D’un point de vue arithmétique, ce refus peut se comprendre. C’est plus difficile sur le plan politique !
Par ailleurs, en refusant notre amendement tendant à rendre impossible le cumul « d’avantages » de la majorité – la présidence des commissions – et de l’opposition – par exemple l’initiative mensuelle – aux groupes minoritaires qui ne se déclarent ni de l’une ni de l’autre, la commission entretient une confusion regrettable.
J’observe aussi que la commission a rejeté deux amendements de mon groupe sur des points qui semblaient faire accord dans le groupe de travail préliminaire.
Le premier visait à prévoir que les débats de procédure – motions tendant à opposer la question préalable ou l’exception d’irrecevabilité, et motions tendant au renvoi à la commission – aient lieu avant la discussion générale, comme c’est le cas à l’Assemblée nationale. Tout le monde ici semblait considérer comme absurde que les motions de procédure interviennent après la clôture de la discussion générale. Notre amendement n’a pourtant pas été retenu.
Le second amendement visait à modifier la vérification du quorum en permettant que cette demande de quorum soit possible pour un groupe – cela aurait été logique avec la reconnaissance des groupes –, et, surtout, en la rendant plus effective qu’elle ne l’est aujourd’hui.
Pour conclure, je dirai que le Sénat, où l’alternance n’a jusqu’ici jamais existé, a une longue expérience du fait majoritaire et de la rationalisation des débats par la majorité elle-même.
Le règlement était déjà bien organisé pour assurer à la majorité une parfaite maîtrise du débat, les demandes de suspension de séance et de quorum étant beaucoup plus difficiles à obtenir qu’à l’Assemblée nationale. Le temps de parole sur les motions de procédure était également beaucoup plus court.
Ceux qui ont déjà passé quelques années dans cet hémicycle savent que les irrecevabilités étaient facilement utilisées pour supprimer de nombreux amendements en cas de discussion tendue. À ce sujet, nombre d’entre vous se rappelleront, comme moi, des débats sur les retraites qui eurent lieu ²en 2003.
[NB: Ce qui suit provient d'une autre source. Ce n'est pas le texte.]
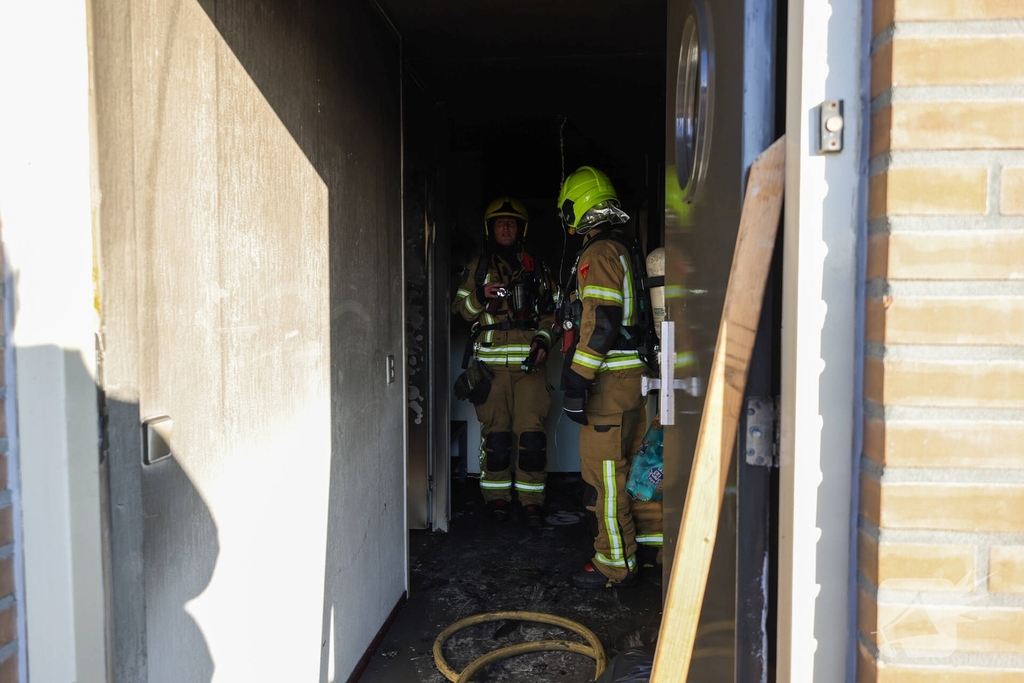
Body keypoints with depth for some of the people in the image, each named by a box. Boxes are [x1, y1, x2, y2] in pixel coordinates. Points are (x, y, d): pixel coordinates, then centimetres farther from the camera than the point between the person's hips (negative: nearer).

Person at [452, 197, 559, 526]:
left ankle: (532, 499, 5)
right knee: (495, 431, 0)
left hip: (528, 362, 1)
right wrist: (481, 295, -10)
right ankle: (496, 496, 13)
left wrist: (543, 339, -1)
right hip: (491, 360, 0)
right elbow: (460, 309, 10)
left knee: (531, 430, -5)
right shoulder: (477, 267, 13)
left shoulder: (536, 267, 16)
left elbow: (550, 311, 16)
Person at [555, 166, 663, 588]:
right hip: (635, 373, 10)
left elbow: (601, 322, -22)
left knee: (604, 470, -1)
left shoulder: (598, 253, -13)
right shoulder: (627, 248, 17)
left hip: (610, 379, -10)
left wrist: (577, 381, -21)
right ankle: (656, 541, 28)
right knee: (633, 465, 17)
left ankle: (614, 565, 8)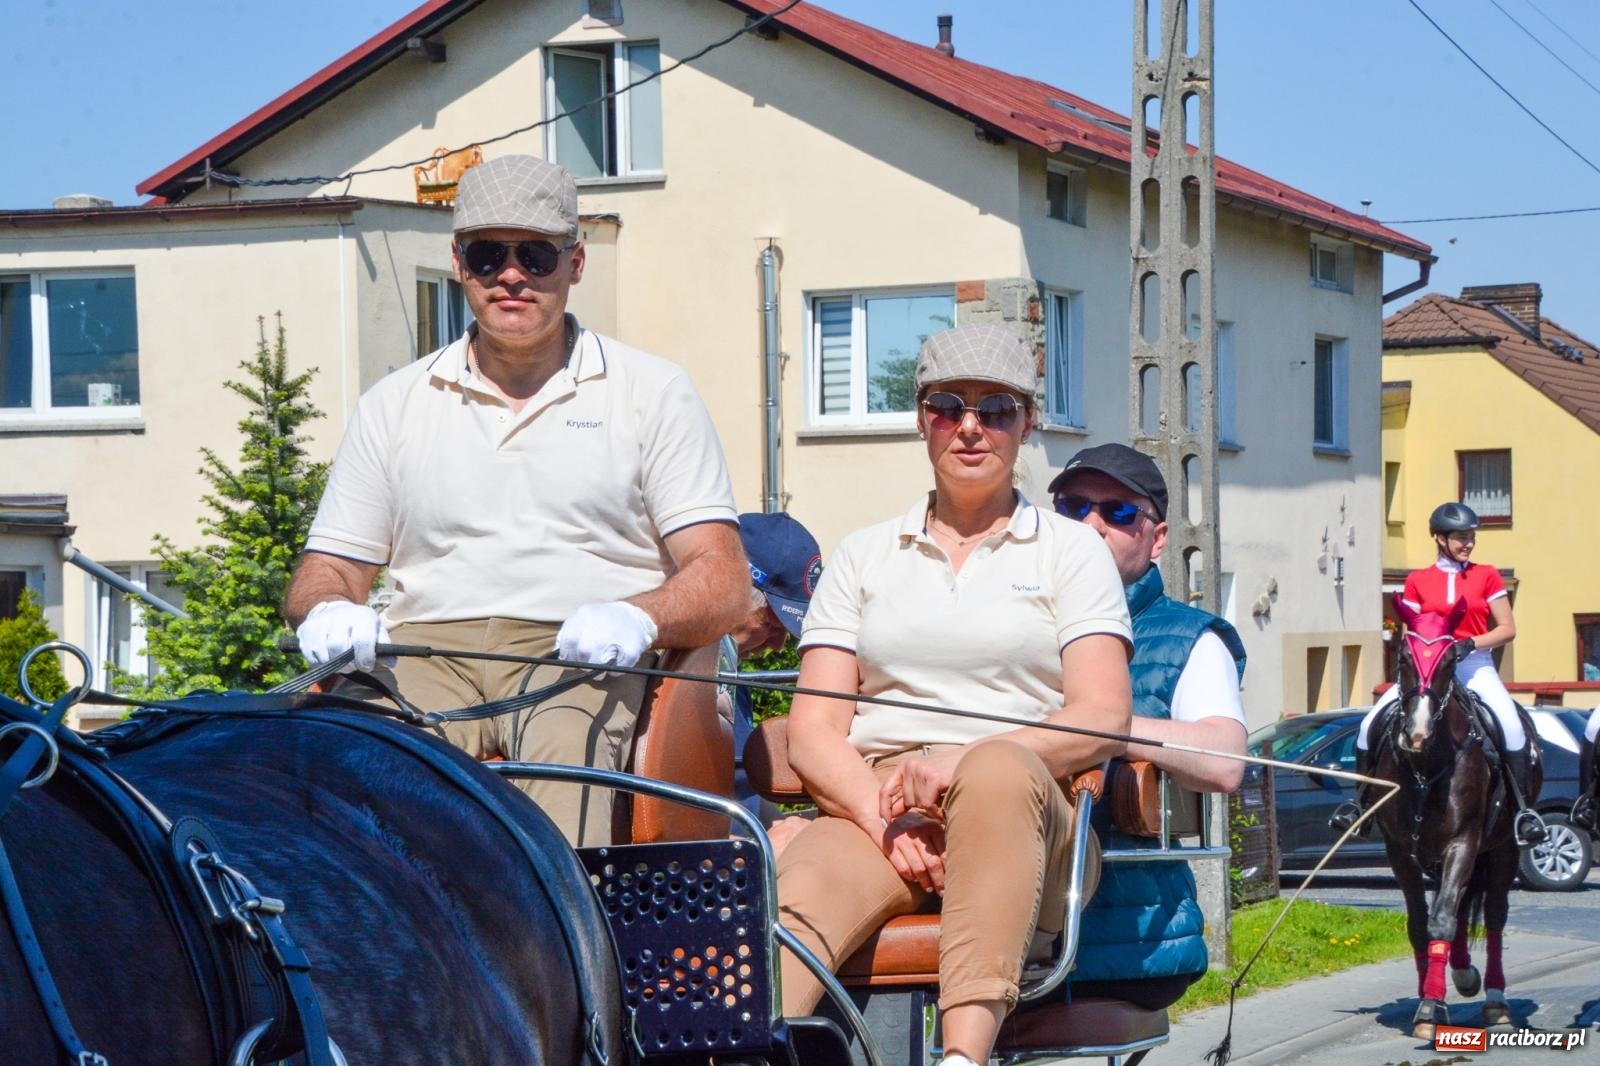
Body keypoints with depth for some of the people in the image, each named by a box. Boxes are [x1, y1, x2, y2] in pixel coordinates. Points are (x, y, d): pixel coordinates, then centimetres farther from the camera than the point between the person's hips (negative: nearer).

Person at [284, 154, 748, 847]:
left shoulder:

Dans le contexte actuel des rapports de force au Sénat, la réforme qui nous est proposée aujourd’hui se veut moins contraignante pour le débat qu’à l’Assemblée nationale.
Elle ne s’inscrit pas moins dans cette logique de rationalisation du travail parlementaire typiquement sénatoriale depuis plus de vingt ans et que la révision de 2008 a maintenant constitutionnalisée.
L’extension du domaine des irrecevabilités parlementaires, en matière financière ou constitutionnelle, la réduction du temps de parole répondent à l’objectif du Président de la République – et sans doute de sa majorité – de réduire le débat démocratique, le débat pluraliste, et à une tendance bipartiste des institutions, alors que le bipartisme est loin d’être une réalité politique.
Nous voterons donc contre cette réforme du règlement, car elle s’inscrit pleinement dans une révision constitutionnelle que nous réfutons. J’ajoute que nous n’acceptons pas non plus l’éventuelle répartition des rôles entre l’Assemblée nationale et le Sénat, où seuls les « Sages » pourraient débattre à volonté, la chambre émanant du suffrage universel étant bâillonnée.
Nous espérons, monsieur le président, qu’un constat du danger que fait courir la loi constitutionnelle de juillet dernier à l’équilibre républicain sera rapidement établi. Il faudra y remédier sans tarder.